Равнодушно приняв мое пояснение, Аши предложила отправиться в чулан. «Рано еще», — ответил я. «Сначала согрей мне воду, чтобы я мог умыться». Старуха засеменила к посудной полке, движения Аши показались мне скованными. Неужели боится — кого? Смиренного паломника, чтящего ахимсу? И почему забеспокоилась только сейчас? Оглядывается через плечо, медлит… Дьявольщина! Глупо было бы наставить на нее пистолет и потребовать сознаться… в чем?! Нет, это уж точно дает себя знать переутомление… Не суетитесь, почтенный Раджнарайян-бабу! Вас просто тошнит от собственной многодневной немытости…
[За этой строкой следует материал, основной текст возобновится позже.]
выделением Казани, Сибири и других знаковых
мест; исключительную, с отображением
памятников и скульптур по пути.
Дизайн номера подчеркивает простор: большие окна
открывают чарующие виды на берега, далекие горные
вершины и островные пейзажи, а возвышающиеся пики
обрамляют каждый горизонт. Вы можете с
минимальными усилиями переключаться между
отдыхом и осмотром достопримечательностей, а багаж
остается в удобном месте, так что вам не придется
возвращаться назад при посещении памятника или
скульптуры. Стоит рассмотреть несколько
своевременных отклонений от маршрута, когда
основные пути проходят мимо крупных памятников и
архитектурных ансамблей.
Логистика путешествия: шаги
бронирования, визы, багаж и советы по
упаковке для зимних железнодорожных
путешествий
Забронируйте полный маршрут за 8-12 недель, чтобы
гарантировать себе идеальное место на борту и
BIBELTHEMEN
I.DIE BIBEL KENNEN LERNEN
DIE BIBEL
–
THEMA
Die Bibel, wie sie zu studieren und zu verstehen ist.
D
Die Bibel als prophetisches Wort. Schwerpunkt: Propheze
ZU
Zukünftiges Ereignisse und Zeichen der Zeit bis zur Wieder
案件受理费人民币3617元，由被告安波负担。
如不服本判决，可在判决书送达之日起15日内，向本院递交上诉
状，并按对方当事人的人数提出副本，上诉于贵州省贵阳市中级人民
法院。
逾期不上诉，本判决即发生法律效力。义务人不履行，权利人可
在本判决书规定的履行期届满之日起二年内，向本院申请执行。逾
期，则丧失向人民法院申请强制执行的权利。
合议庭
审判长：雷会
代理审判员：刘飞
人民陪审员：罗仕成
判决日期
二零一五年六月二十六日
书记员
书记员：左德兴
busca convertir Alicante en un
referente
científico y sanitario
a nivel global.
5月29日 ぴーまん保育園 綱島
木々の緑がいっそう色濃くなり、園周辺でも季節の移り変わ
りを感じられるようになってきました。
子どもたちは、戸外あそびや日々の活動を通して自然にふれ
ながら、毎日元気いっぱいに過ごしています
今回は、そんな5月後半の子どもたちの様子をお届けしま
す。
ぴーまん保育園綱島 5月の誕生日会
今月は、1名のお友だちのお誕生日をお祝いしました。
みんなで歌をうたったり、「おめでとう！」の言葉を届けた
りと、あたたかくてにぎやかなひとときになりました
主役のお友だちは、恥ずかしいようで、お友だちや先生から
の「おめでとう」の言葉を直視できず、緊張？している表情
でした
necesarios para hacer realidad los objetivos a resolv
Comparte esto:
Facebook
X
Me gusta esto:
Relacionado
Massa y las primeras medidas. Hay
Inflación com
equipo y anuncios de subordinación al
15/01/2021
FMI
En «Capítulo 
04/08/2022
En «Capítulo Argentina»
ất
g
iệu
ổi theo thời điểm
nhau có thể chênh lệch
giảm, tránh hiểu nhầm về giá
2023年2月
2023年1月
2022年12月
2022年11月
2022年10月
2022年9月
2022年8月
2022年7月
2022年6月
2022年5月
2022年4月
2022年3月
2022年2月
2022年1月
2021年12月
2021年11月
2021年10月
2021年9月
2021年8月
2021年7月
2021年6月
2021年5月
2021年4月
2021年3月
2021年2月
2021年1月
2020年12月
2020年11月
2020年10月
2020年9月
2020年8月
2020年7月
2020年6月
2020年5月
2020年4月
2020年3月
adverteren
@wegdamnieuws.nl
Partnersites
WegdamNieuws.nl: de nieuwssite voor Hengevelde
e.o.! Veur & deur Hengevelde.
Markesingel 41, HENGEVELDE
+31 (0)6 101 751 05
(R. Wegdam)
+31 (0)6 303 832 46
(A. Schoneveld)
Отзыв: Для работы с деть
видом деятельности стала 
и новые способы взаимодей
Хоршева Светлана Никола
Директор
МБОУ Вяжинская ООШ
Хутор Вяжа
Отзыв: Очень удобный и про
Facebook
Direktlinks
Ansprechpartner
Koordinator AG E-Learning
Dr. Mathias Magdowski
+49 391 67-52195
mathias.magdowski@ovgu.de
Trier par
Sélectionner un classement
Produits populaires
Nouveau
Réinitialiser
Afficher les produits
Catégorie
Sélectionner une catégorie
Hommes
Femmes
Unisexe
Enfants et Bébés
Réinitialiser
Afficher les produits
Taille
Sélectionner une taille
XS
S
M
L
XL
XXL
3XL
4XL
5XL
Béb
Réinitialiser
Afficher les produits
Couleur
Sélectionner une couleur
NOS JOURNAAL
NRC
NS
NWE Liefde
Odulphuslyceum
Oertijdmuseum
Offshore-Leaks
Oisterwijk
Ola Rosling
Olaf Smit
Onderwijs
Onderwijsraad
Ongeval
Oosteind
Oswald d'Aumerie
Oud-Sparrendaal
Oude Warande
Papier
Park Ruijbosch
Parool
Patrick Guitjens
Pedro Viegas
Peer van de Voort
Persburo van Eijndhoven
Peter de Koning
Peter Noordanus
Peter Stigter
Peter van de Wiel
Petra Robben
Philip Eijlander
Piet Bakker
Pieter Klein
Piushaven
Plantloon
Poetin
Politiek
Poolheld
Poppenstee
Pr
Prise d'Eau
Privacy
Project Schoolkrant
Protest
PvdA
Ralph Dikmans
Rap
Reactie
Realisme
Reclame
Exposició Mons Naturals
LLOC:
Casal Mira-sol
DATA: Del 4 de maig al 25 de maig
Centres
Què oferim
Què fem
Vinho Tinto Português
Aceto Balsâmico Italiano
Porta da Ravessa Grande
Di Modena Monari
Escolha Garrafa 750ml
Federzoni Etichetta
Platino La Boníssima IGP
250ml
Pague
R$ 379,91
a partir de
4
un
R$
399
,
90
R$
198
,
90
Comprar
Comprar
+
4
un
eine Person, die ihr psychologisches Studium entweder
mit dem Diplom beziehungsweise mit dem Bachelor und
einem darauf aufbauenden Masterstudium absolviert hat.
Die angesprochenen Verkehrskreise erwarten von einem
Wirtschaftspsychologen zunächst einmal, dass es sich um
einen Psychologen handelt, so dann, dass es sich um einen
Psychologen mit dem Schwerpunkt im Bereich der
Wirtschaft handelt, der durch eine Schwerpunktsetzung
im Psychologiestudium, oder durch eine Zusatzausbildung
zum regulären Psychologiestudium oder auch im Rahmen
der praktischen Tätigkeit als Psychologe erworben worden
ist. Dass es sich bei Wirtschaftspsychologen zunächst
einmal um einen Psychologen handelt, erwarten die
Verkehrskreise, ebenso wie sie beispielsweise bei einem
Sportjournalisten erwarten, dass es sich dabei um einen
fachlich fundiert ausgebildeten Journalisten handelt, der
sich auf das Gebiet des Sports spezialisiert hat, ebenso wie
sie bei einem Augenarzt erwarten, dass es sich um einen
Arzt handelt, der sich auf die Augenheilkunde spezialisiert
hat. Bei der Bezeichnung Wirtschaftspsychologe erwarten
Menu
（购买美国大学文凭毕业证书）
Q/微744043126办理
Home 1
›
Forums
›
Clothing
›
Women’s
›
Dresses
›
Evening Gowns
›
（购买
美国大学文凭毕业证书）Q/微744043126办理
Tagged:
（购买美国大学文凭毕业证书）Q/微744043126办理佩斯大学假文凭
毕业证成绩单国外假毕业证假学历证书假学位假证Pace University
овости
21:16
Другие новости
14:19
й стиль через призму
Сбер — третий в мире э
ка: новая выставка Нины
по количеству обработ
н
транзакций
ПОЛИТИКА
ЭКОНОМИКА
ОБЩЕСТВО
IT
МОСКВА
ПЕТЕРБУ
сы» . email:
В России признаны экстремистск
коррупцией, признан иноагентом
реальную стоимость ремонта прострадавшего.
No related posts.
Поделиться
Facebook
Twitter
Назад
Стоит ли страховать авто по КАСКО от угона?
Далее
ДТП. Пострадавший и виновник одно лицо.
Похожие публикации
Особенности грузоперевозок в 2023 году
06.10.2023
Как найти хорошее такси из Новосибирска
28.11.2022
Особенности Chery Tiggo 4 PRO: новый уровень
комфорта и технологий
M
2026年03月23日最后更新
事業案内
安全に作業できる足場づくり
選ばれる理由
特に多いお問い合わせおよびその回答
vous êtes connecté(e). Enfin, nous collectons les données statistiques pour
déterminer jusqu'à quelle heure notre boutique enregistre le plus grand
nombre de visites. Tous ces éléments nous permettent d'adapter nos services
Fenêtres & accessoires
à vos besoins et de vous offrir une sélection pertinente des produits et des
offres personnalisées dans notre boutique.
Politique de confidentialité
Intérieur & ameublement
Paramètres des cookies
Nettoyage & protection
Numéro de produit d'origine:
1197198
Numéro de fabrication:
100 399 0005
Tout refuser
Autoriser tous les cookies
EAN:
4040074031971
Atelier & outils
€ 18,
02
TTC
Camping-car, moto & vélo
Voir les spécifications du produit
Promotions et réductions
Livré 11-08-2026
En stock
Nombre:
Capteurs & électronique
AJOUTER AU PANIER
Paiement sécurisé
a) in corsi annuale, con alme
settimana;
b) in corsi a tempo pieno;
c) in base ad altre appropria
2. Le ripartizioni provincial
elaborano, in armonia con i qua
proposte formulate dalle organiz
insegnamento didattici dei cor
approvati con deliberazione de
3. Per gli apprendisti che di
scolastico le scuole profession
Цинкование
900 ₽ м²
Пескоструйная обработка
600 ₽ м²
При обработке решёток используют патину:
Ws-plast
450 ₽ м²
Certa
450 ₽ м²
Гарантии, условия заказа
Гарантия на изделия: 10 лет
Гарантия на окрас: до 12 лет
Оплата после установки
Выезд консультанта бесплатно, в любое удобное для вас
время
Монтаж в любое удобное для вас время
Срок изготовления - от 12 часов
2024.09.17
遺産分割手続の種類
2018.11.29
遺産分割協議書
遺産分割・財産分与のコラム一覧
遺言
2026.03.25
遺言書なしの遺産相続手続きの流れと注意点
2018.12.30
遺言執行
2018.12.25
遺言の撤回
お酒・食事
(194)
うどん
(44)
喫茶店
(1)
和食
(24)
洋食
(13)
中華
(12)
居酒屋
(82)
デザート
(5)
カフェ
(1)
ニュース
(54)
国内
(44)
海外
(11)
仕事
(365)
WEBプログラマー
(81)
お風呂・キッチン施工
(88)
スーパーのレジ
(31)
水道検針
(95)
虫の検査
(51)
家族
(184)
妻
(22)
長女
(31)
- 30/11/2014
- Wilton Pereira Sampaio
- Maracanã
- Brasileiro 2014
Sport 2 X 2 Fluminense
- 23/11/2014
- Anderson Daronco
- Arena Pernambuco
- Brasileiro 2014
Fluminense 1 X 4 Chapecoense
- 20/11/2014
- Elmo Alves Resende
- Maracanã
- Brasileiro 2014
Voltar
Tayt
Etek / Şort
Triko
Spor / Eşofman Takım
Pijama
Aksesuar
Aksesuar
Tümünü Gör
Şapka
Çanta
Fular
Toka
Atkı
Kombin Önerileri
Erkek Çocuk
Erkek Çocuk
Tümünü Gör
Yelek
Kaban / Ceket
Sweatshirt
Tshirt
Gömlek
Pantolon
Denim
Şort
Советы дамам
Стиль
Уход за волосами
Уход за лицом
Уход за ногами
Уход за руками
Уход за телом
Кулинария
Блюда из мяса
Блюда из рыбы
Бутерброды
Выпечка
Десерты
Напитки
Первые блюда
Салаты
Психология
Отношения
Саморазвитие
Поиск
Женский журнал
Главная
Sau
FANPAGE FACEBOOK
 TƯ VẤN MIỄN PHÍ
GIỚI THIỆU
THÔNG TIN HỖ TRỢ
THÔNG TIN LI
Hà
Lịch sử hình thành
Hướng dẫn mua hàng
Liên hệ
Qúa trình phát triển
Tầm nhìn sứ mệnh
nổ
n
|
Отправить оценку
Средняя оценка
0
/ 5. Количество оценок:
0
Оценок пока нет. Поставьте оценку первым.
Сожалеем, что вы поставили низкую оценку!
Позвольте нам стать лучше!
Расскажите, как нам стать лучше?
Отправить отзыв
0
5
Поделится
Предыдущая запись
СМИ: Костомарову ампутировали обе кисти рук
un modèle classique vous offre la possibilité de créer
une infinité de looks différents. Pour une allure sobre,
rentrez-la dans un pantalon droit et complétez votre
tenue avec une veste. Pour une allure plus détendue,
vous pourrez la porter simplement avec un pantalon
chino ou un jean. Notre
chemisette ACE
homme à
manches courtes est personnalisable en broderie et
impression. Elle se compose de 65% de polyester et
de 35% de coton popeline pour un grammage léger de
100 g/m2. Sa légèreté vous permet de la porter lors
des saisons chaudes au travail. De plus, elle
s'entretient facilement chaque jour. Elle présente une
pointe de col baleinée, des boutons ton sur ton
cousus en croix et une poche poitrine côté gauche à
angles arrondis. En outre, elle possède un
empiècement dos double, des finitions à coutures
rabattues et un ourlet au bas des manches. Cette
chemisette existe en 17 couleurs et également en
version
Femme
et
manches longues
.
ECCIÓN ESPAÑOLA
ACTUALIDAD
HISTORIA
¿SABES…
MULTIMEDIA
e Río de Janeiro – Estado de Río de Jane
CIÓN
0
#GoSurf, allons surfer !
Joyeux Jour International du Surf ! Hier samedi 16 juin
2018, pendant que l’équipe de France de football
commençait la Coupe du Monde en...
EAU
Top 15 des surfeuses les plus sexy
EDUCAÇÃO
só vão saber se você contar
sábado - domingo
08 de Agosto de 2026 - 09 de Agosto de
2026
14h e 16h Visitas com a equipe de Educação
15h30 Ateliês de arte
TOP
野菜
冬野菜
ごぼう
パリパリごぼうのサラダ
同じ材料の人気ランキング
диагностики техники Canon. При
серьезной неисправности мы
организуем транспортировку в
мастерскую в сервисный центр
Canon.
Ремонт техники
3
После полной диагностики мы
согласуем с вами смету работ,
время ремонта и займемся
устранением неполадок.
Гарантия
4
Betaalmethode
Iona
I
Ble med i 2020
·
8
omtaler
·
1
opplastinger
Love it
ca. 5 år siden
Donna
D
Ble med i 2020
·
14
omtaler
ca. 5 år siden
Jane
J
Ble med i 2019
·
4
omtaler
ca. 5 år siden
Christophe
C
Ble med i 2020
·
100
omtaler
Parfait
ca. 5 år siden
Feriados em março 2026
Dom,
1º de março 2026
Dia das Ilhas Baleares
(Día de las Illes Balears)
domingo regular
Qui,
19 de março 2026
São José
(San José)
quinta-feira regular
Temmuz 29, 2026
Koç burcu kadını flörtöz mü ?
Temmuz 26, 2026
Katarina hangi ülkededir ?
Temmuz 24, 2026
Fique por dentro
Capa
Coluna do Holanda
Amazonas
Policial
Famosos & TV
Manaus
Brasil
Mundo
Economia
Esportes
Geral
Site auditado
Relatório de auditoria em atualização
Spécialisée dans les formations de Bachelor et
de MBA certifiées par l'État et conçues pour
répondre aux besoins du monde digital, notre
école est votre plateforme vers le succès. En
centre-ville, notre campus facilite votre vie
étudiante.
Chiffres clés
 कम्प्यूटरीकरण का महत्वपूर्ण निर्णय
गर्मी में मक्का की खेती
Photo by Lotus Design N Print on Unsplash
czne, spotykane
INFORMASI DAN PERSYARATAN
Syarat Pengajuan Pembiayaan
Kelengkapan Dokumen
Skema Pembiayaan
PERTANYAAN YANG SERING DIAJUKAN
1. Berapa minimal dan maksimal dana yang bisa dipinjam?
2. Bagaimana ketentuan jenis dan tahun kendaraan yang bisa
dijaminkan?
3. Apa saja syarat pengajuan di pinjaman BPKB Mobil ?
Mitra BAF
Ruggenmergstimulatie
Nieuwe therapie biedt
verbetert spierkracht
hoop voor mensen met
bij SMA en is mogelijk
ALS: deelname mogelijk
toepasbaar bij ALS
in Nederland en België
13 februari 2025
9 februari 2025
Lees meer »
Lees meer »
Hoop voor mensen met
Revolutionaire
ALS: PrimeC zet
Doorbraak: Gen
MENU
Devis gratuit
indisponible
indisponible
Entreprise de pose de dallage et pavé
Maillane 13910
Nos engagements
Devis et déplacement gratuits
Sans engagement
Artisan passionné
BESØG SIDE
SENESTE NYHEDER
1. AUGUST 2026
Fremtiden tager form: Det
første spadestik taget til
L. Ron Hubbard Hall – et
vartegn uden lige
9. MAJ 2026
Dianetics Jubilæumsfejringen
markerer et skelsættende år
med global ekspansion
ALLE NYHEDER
Прихватив с собою медный таз и кружку, отправился я на крышу. Раздевшись и стараясь не замечать холода, облил себя горячей водою, намылился… Уф! Я ощутил себя новым человеком, когда тело мое облекла свежая пара тонкого шерстяного белья.
Надев брюки и сапоги, я принялся тщательно застегивать на себе шедевр берлинского портного — жилет, хранивший в карманах лекарства, патронные обоймы, сухой спирт, планшет с картами, документы на несколько фамилий… Под мышкой пристегнул я кобуру: затем настала очередь куртки.
Уже одетый, я не спешил возвращаться в дом. Надо было выполнить ежедневный ритуал, одновременно уточняя дальнейший путь…
Когда Люцифер, самый прекрасный и гордый из архангелов, восстал на равного ему, но случайно достигшего высшей власти, чванливого Демиурга, — навстречу герою и его легионам выступил ангел с душой раба, тупой рубака Михаил. Случилось так, что во время поединка, от которого дрожали миры, Михаил своим огненным мечом выбил из короны Люцифера сверкающий зеленый камень.
Гигантский кристалл, полный магических свойств, упал на юную Землю, где тогда еще не было людей, и раскололся на части. Миллионы лет спустя из самого крупного обломка была сделана чаша, служившая на тайной вечере Христу — по учению нашего Ордена, арийскому просветителю, чья попытка очеловечить евреев кончилась распятием… Затем в эту чашу собрал кровь из ран умиравшего на кресте миссионера Иосиф Аримафейский.
Чаша стала известной, как Святой Грааль; недавно по воле Главы Ордена ее разыскивал адепт Отто Ран. Намного меньшему числу людей ведома участь других кусков зеленого светоносного камня. Их судьба таинственна и чудесна. Крошечный осколок, отшлифованный руками скрытых от мира Мастеров, стал маяком на пути к моей цели; вот сияет он тревожно, остро, когда я поворачиваю ладонь в нужном направлении…
Хорошо, что часть моего внимания всегда настороже. Боковым зрением поймал я бесшумно двигавшееся пятно, сгусток темноты возле входного лаза.
Делом секунды было сунуть маяк в карман и всем телом повернуться к врагу. Но он не уступал мне в быстроте и ловкости. Нечто сгорбленное, пока для меня — безликое, кинулось в ноги. Не удержавшись, я упал через него, но успел сгруппироваться и сразу вскочил.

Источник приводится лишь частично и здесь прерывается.